Well, as Andrew taught in the Convolutions over Volume video that we get 2d output for a convoluted RGB image considering a single filter.
i.e. 6x6x3 * 3x3x3 = 4x4
Why can’t the output be 4x4x3?
Hello @pushkarp6
This is how the convolution over volume is defined.
In this case you have 6x6 image with 3 layers (r,g,b) and you are using 3x3 filter with 3 identical layers thus summing on each step 3x3x3 = 27 number yielding a flat 4x4 image
you can define a new operation and call it differently where on each step you would sum 9 values 3 times keeping three layers. the only question is why ?
hth
Hii @pushkarp6 ,
Basically reason behind doing these convolutions is to achieve main goal of extracting features and intuitvely when we will combine the representations over all the 3 channels than only we can get best representation of the extracted feature becuse in general analogy with humans also, if you see any image than you don’t observe its features on different scales but you do as a whole to build abstract idea of patterns, colors etc. That’s my intuition!
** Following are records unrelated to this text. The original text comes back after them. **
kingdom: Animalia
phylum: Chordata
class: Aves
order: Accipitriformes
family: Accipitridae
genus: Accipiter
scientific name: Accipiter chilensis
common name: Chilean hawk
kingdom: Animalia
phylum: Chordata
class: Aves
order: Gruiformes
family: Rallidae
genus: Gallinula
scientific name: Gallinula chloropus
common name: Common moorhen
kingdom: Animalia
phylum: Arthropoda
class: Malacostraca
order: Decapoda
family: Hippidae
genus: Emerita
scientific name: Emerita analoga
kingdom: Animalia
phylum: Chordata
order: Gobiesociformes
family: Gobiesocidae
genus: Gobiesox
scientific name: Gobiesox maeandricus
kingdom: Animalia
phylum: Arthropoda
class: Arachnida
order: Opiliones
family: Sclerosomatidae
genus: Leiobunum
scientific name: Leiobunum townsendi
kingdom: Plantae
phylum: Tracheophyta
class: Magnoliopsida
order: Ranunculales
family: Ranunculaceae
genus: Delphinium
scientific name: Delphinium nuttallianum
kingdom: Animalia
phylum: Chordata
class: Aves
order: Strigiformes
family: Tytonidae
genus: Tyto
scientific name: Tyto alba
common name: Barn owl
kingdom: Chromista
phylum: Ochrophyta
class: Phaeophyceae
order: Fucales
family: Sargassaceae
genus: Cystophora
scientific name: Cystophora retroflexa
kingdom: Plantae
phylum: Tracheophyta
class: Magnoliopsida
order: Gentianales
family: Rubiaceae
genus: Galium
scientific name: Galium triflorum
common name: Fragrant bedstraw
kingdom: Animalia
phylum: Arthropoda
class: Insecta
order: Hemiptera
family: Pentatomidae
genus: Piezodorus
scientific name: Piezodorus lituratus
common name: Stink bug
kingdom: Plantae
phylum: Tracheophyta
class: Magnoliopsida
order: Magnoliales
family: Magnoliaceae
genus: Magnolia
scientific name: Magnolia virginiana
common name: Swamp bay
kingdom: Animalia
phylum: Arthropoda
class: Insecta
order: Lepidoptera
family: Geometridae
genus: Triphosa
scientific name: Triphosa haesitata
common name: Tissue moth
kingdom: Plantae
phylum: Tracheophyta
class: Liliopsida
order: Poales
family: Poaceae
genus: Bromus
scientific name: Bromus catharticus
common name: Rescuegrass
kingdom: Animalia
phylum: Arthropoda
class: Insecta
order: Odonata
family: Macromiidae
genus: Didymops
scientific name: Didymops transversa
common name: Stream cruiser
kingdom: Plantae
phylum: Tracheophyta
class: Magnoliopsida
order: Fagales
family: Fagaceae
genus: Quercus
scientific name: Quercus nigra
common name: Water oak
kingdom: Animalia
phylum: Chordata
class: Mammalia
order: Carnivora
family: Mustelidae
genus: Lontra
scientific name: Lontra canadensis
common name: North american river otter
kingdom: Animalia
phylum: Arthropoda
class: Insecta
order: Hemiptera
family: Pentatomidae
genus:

Also mathematically, @Viktoriia reply is perfect and thought provoking!
@Viktoriia Thank you so much for the explanation!!
The last statement is exactly where I am stuck
@kushaldev Great explanation.
Thank you so much!!!
@pushkarp6 my pleasure! You are welcome! Good luck for the rest exercises.
@pushkarp6 always a pleasure to think and discuss about possibilities and ideas!